« La lombalgie en entreprise n’est pas une maladie, c’est un symptôme »

vendredi 16 novembre 2018

C’est l’une des 1ere causes d’arrêt maladie en France. Le mal de dos coûte cher aux entreprises. Sujet principal des matinées employeurs, les lombalgies font l’objet d’un programme d’action spécifique. Nicolas Bourdonneau, ergonome et contrôleur de sécurité à la Carsat Aquitaine, intervient pendant les 6 matinées organisées en Aquitaine. Interview.

On entend beaucoup parler des lombalgies… Mais qu’est ce que c’est ? 

La lombalgie n’est pas une maladie, c’est un symptôme. Il s’agit d’une douleur siégeant dans le bas du dos. Elle peut être intense, voire handicapante, mais elle n’est généralement  pas proportionnelle à la gravité des lésions, souvent bénignes. Ces dernières se situent au niveau des ligaments, des muscles et des tendons qui assurent un rôle locomoteur du rachis. Les lésions des disques intervertébraux n’expliquent quant à elle qu’une petite proportion des douleurs vertébrales… Cependant, quand la douleur s’installe, toute activité physique devient pénible voire impossible. Une prise en charge médicale adaptée devient alors indispensable.

Quels secteurs d’activité sont concernés ?

Sans surprise, les secteurs dans lesquels les métiers sont très physiques sont les plus touchés : transport et logistique, le secteur de l’aide à la personne (EHPAD, cliniques, Aide à domicile), la restauration, la grande distribution et le BTP

Comment une entreprise peut-elle identifier les situations à risques et passer à l’action ?

Il faut bien distinguer 2 types de facteurs de risque :

  • des facteurs de risque de lombalgies aiguë : manutentions, vibrations, postures pénibles, efforts, antécédents, corpulence…
  • des facteurs de risque de lombalgie chronique : stress et facteurs psycho-sociaux, durée de l’arrêt, inactivité, prise en charge inadaptée, tabac…

Si l’action première reste la réduction de ces 2 catégories de facteurs, il faut noter qu’un lien direct entre la durée d’inactivité et le risque de passage à la chronicité est démontré par de nombreuses études.

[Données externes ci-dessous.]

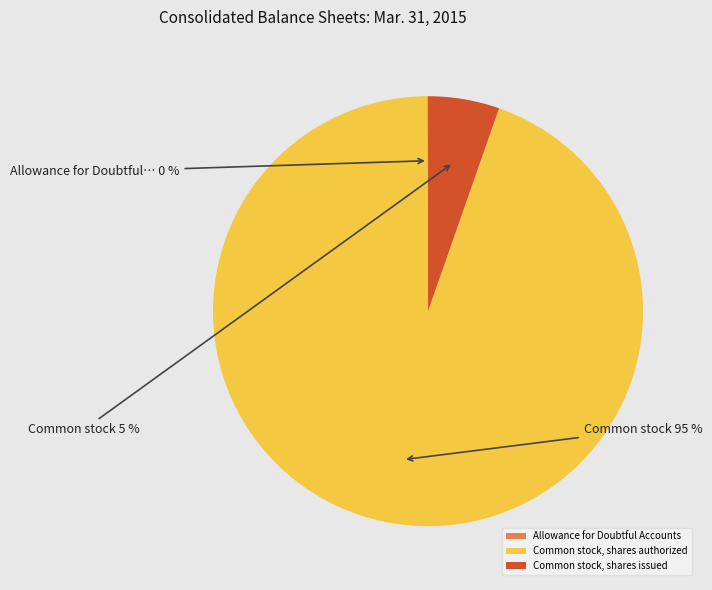

Which slice is the largest?

Common stock, shares authorized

Ainsi la meilleure façon de traiter la lombalgie est d’adapter le travail en maintenant une activité physique et réduire, voire supprimer, la durée d’inactivité du salarié concerné.

Comment prévenir ce risque et de quels moyens disposent les entreprises pour y parvenir ? 

Nous conseillons d’intégrer la prévention des lombalgies dans une démarche globale qui relève nécessairement de la volonté de l’employeur. Pour être efficace, elle devra être collective et pluridisciplinaire, faisant la part belle à l’écoute des salariés, à la mise en discussion des questions de pénibilité mais aussi à l’accompagnement des salariés lombalgiques.

De nombreux outils d’évaluation existent, notamment pour analyser les risques liés aux manutentions manuelles, mais tous ne suscitent pas le même intérêt de la part des entreprises. L’utilisation d’échelles subjectives (CR10 dite « De borg ou RPE) permet par exemple de quantifier la pénibilité perçue et offre une base d’échange pour aborder cette question avec ses salariés.